What’s your favourite solo/lead played by Mark Shelton?

Another tough one. I believe «Dreams of Escahton»’s final solo madness is a favourite. 

How would you define the term epic metal?

Although it is often linked to Sword & Sorcery or Fantasy lyrical content in general, I believe it is much more than that. It has to do with the capacity to build a story and creating, through the music, the necessary atmosphere for it, like the bards and storytellers from old did. So, I believe it is a combination of both the music and lyrical content, that must pass to each other and blend to transport you for while to different times or alternate universes, where you can submerge in the story, stimulate your emotions and even extrapolate elements to your own reality so that you can feel pumped up when you are back to face the real world. 

Are there any young bands inspired by Manilla Road that you appreciate?

There are several torch bearers that honor the Epic Heavy Metal style in the vein of Manilla Road and the US Metal in general. Not all are young, but they all keep the flame alive and are among my favourites: Fëanor, Battleroar, DoomSword, Ironsword, Dexter Ward, Visigoth and Eternal Champion, and many, many more.

What do you generally think of Manilla Road’s legacy and the current epic metal scene?

Their legacy is eternal. There are festivals and stages named after their songs or even the Shark himself.

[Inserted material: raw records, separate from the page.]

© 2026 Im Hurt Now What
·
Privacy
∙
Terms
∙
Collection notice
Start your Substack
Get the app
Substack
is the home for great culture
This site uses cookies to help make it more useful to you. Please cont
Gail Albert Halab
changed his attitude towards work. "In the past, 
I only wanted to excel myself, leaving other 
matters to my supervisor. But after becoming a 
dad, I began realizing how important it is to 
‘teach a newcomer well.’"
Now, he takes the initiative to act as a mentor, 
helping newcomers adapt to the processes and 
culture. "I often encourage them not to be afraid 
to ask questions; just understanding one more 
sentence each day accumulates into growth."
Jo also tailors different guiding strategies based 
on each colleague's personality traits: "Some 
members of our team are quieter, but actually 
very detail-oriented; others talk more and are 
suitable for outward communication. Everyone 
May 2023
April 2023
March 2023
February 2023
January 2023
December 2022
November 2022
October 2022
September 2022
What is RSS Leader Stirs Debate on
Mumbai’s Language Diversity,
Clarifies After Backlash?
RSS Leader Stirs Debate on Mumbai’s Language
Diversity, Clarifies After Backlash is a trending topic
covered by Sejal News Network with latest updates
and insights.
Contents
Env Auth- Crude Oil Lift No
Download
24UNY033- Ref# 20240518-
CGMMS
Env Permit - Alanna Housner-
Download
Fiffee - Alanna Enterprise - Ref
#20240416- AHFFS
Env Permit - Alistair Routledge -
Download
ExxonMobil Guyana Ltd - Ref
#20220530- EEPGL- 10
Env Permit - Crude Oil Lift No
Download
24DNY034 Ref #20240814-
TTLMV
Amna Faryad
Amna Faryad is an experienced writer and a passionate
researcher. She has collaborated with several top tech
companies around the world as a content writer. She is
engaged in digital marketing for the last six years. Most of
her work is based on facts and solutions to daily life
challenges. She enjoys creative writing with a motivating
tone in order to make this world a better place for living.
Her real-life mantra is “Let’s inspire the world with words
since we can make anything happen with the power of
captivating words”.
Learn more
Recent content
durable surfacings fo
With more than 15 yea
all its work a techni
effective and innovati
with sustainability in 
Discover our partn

Several new bands pay tribute with amazing covers, either in record or live, or even dedicate their own songs (like Lonewolf’s incredible «Manilla Shark»). But most of all I think it is the principles they stood by that will last forever: playing from the heart, being honest to oneself no matter what, giving always 100% no matter if it is a small bar gig or a big festival venue, respecting the fans and especially doing your possible best to master the art of storytelling through music. I think these values will still resonate with newer bands and generations to come.